> [Assignment]: Count the lines in the items that contain the string "once". Reply with the number alone.

Page images and extracted text:
Content starts
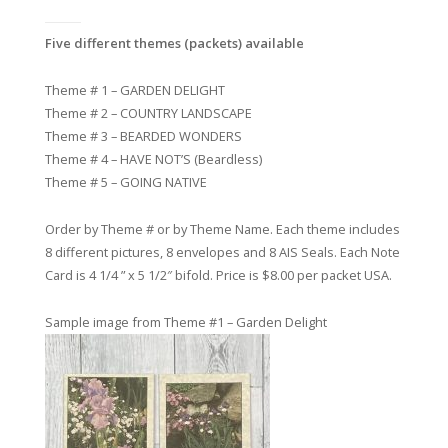
Five different themes (packets) available
Theme # 1 – GARDEN DELIGHT
Theme # 2 – COUNTRY LANDSCAPE
Theme # 3 – BEARDED WONDERS
Theme # 4 – HAVE NOT’S (Beardless)
Theme # 5 – GOING NATIVE
Order by Theme # or by Theme Name. Each theme includes
8 different pictures, 8 envelopes and 8 AIS Seals. Each Note
Card is 4 1/4 ” x 5 1/2″ bifold.
Price is $8.00 per packet USA.
Sample image from Theme #1 – Garden Delight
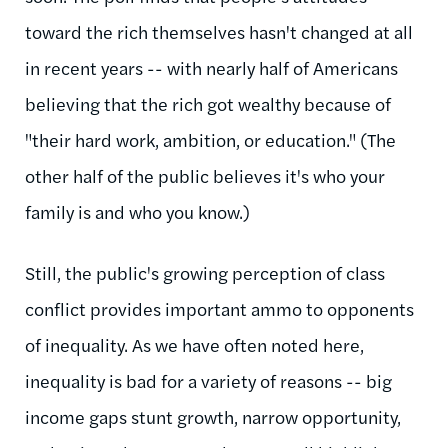
toward the rich themselves hasn't changed at all
in recent years -- with nearly half of Americans
believing that the rich got wealthy because of
"their hard work, ambition, or education." (The
other half of the public believes it's who your
family is and who you know.)
Still, the public's growing perception of class
conflict provides important ammo to opponents
of inequality. As we have often noted here,
inequality is bad for a variety of reasons -- big
income gaps stunt growth, narrow opportunity,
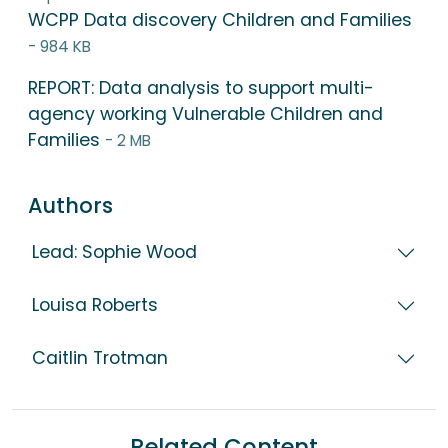
WCPP Data discovery Children and Families
- 984 KB
REPORT: Data analysis to support multi-
agency working Vulnerable Children and
Families
- 2 MB
Authors
Lead: Sophie Wood
Louisa Roberts
Caitlin Trotman
Related Content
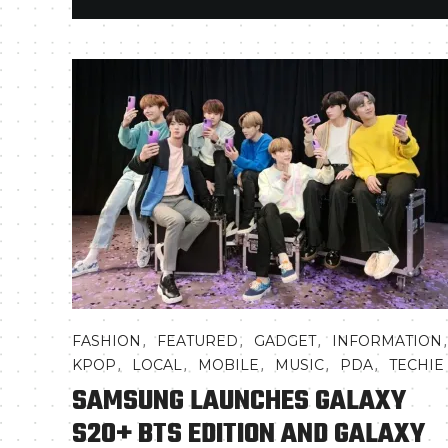
,
,
,
FASHION
FEATURED
GADGET
INFORMATION
,
,
,
,
,
KPOP
LOCAL
MOBILE
MUSIC
PDA
TECHIE
SAMSUNG LAUNCHES GALAXY
S20+ BTS EDITION AND GALAXY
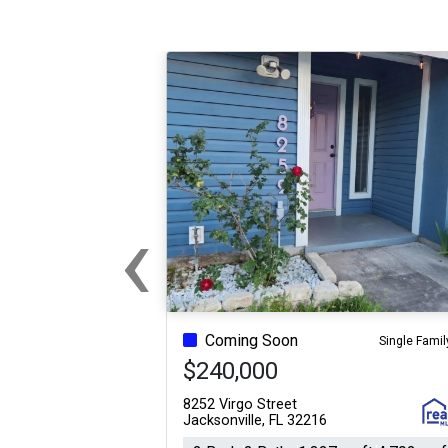
‹
Previous
Coming Soon
Single Famil
$240,000
8252 Virgo Street
Jacksonville, FL 32216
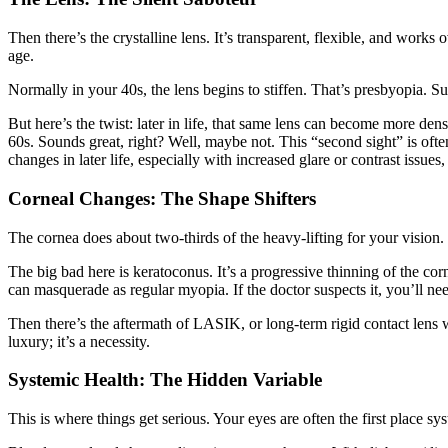
Then there’s the crystalline lens. It’s transparent, flexible, and works
age.
Normally in your 40s, the lens begins to stiffen. That’s presbyopia. Sudd
But here’s the twist: later in life, that same lens can become more de
60s. Sounds great, right? Well, maybe not. This “second sight” is often 
changes in later life, especially with increased glare or contrast issues
Corneal Changes: The Shape Shifters
The cornea does about two-thirds of the heavy-lifting for your vision. 
The big bad here is keratoconus. It’s a progressive thinning of the corne
can masquerade as regular myopia. If the doctor suspects it, you’ll ne
Then there’s the aftermath of LASIK, or long-term rigid contact lens 
luxury; it’s a necessity.
Systemic Health: The Hidden Variable
This is where things get serious. Your eyes are often the first place s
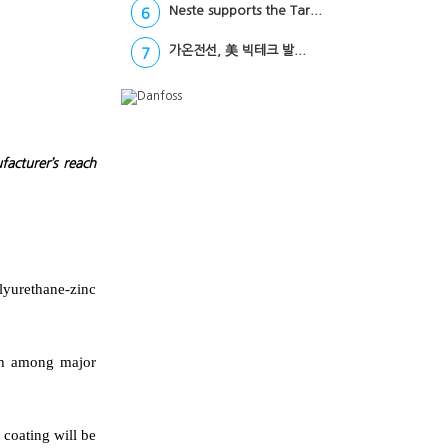
Neste supports the Tar...
6
가온전선, 美 빅테크 발...
7
acturer’s reach
lyurethane-zinc
ach among major
 coating will be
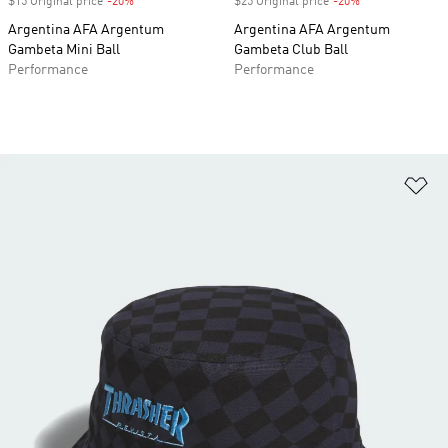
$15 Original price
-20%
Discount
$25 Original price
-20%
Discount
Argentina AFA Argentum
Argentina AFA Argentum
Gambeta Mini Ball
Gambeta Club Ball
Performance
Performance
Ad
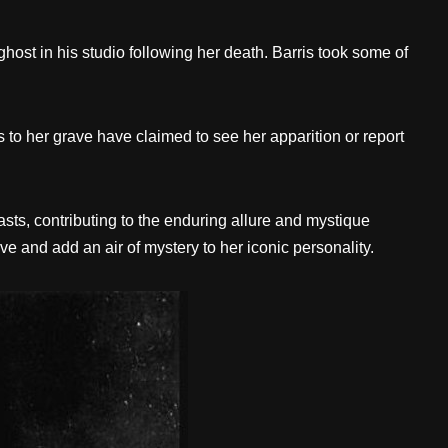
ost in his studio following her death. Barris took some of
to her grave have claimed to see her apparition or report
asts, contributing to the enduring allure and mystique
e and add an air of mystery to her iconic personality.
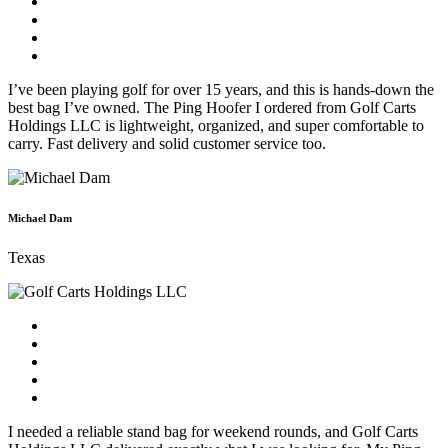
I’ve been playing golf for over 15 years, and this is hands-down the
best bag I’ve owned. The Ping Hoofer I ordered from Golf Carts
Holdings LLC is lightweight, organized, and super comfortable to
carry. Fast delivery and solid customer service too.
Michael Dam
Texas
I needed a reliable stand bag for weekend rounds, and Golf Carts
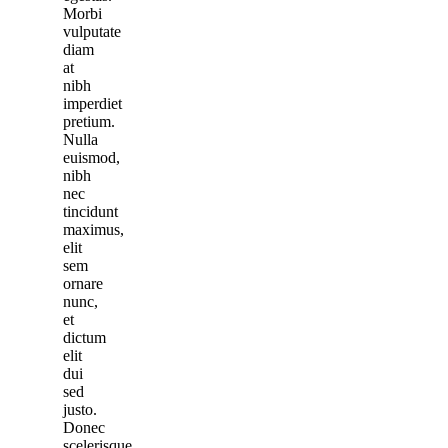
Morbi
vulputate
diam
at
nibh
imperdiet
pretium.
Nulla
euismod,
nibh
nec
tincidunt
maximus,
elit
sem
ornare
nunc,
et
dictum
elit
dui
sed
justo.
Donec
scelerisque,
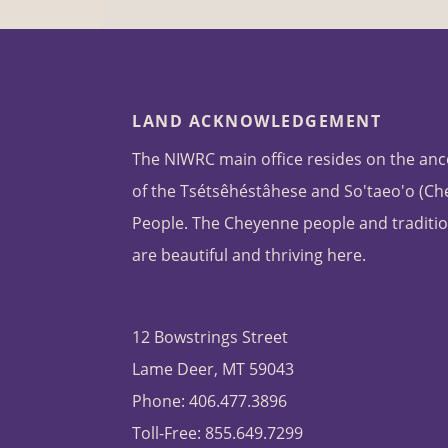
LAND ACKNOWLEDGEMENT
The NIWRC main office resides on the anc
of the Tsétsêhéstâhese and So'taeo'o (C
People. The Cheyenne people and traditio
are beautiful and thriving here.
12 Bowstrings Street
Lame Deer, MT 59043
Phone: 406.477.3896
Toll-Free: 855.649.7299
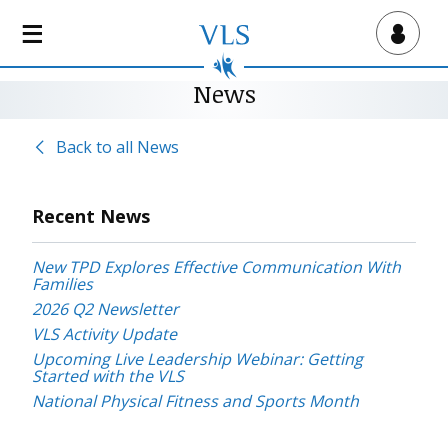
S
k
Virtual Lab School
i
p
News
t
o
Back to all News
m
a
i
Recent News
n
c
New TPD Explores Effective Communication With
o
Families
n
2026 Q2 Newsletter
t
VLS Activity Update
e
Upcoming Live Leadership Webinar: Getting
n
Started with the VLS
t
National Physical Fitness and Sports Month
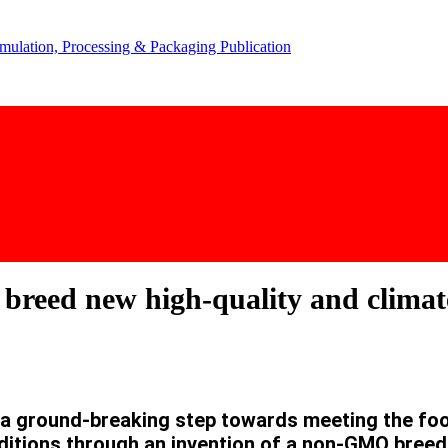
 breed new high-quality and climat
 ground-breaking step towards meeting the food
nditions through an invention of a non-GMO breed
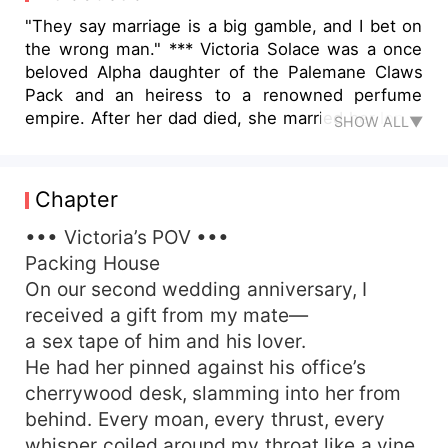
"They say marriage is a big gamble, and I bet on
the wrong man." *** Victoria Solace was a once
beloved Alpha daughter of the Palemane Claws
Pack and an heiress to a renowned perfume
empire. After her dad died, she married her long-
SHOW ALL▼
time crush, Elijah Arison, making him a powerful
Alpha instead of being it herself. She thought
everything she had given was enough to keep a
Chapter
happy marriage, yet only to get a cruel betrayal.
Being framed to harm his mistress' unborn pup,
••• Victoria’s POV •••
she was imprisoned in the dungeon. Elijah
Packing House
stomped on all her pride and still tried to suck
On our second wedding anniversary, I
the last of her worth out of her. In her darkest
received a gift from my mate—
hell, she contacted a man who she once thought
a sex tape of him and his lover.
she'd never cross paths with again. Damien
He had her pinned against his office’s
Verlice, Alpha of the Infernal Shadows Pack.
cherrywood desk, slamming into her from
Dealings with the devil always come with a price.
But this time, Victoria swore to learn her lesson.
behind. Every moan, every thrust, every
She'd keep her heart and be the ultimate winner.
whisper coiled around my throat like a vine,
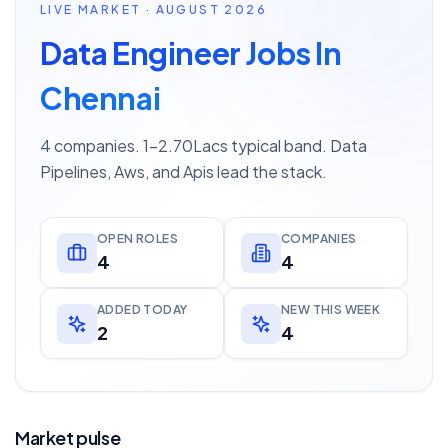
LIVE MARKET · AUGUST 2026
Data Engineer Jobs In
Chennai
4 companies. 1–2.70Lacs typical band. Data
Pipelines, Aws, and Apis lead the stack.
OPEN ROLES
COMPANIES
4
4
ADDED TODAY
NEW THIS WEEK
2
4
Market pulse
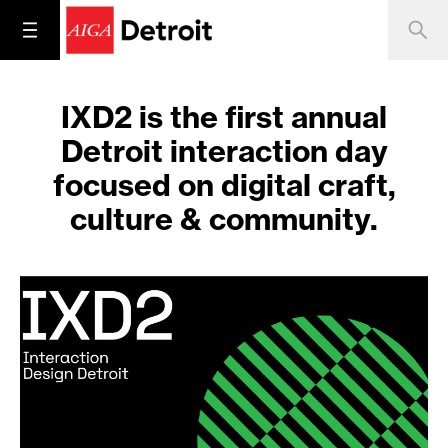
IXD2 is the first annual
Detroit interaction day
focused on digital craft,
culture & community.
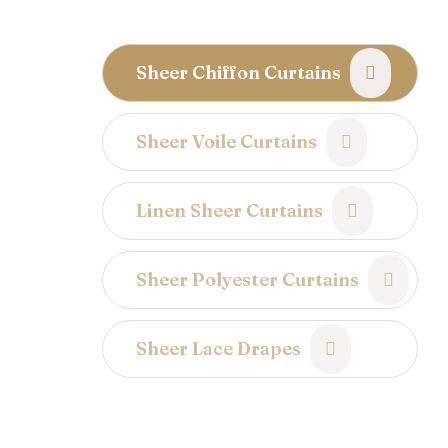
Sheer Chiffon Curtains
Sheer Voile Curtains
Linen Sheer Curtains
Sheer Polyester Curtains
Sheer Lace Drapes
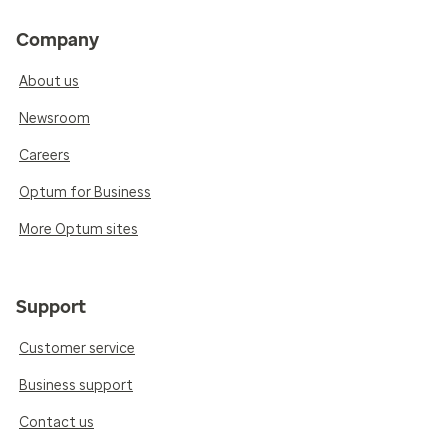
Company
About us
Newsroom
Careers
Optum for Business
More Optum sites
Support
Customer service
Business support
Contact us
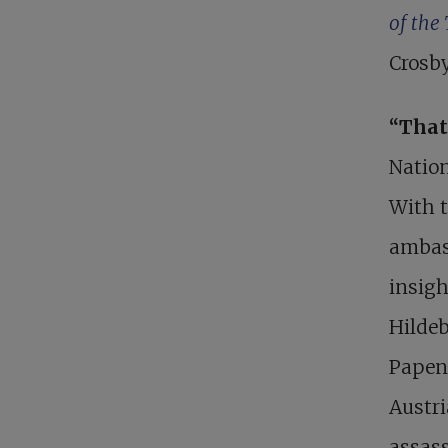
of the
Crosby
“That
Nation
With 
ambas
insigh
Hilde
Papen 
Austri
assas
Content ends
> [The answer]: 2